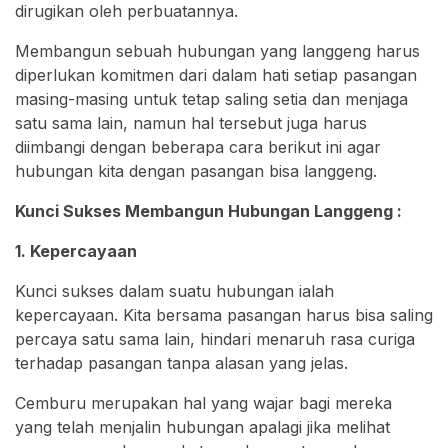
dirugikan oleh perbuatannya.
Membangun sebuah hubungan yang langgeng harus
diperlukan komitmen dari dalam hati setiap pasangan
masing-masing untuk tetap saling setia dan menjaga
satu sama lain, namun hal tersebut juga harus
diimbangi dengan beberapa cara berikut ini agar
hubungan kita dengan pasangan bisa langgeng.
Kunci Sukses Membangun Hubungan Langgeng :
1. Kepercayaan
Kunci sukses dalam suatu hubungan ialah
kepercayaan. Kita bersama pasangan harus bisa saling
percaya satu sama lain, hindari menaruh rasa curiga
terhadap pasangan tanpa alasan yang jelas.
Cemburu merupakan hal yang wajar bagi mereka
yang telah menjalin hubungan apalagi jika melihat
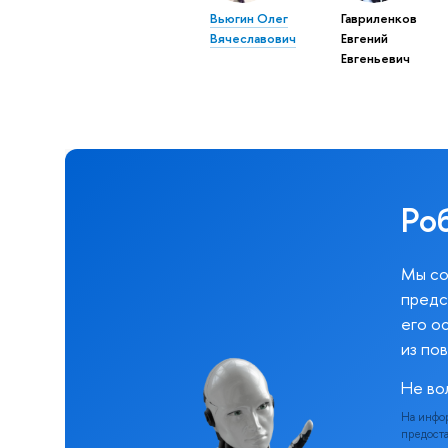
Вьюгин Олег
Гавриленков
Вячеславович
Евгений
Евгеньевич
Ро
Мы со
предс
его о
из по
Не во
На инфо
предоста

^^^^

_TASK INSTRUCTIONS_
Where an entry holds a picture, leave the picture out and output the rest exactly.

_OUTPUT_
dirugikan oleh perbuatannya.
Membangun sebuah hubungan yang langgeng harus
diperlukan komitmen dari dalam hati setiap pasangan
masing-masing untuk tetap saling setia dan menjaga
satu sama lain, namun hal tersebut juga harus
diimbangi dengan beberapa cara berikut ini agar
hubungan kita dengan pasangan bisa langgeng.
Kunci Sukses Membangun Hubungan Langgeng :
1. Kepercayaan
Kunci sukses dalam suatu hubungan ialah
kepercayaan. Kita bersama pasangan harus bisa saling
percaya satu sama lain, hindari menaruh rasa curiga
terhadap pasangan tanpa alasan yang jelas.
Cemburu merupakan hal yang wajar bagi mereka
yang telah menjalin hubungan apalagi jika melihat
Вьюгин Олег
Гавриленков
Вячеславович
Евгений
Евгеньевич
Ро
Мы со
предс
его о
из по
Не во
На инфо
предоста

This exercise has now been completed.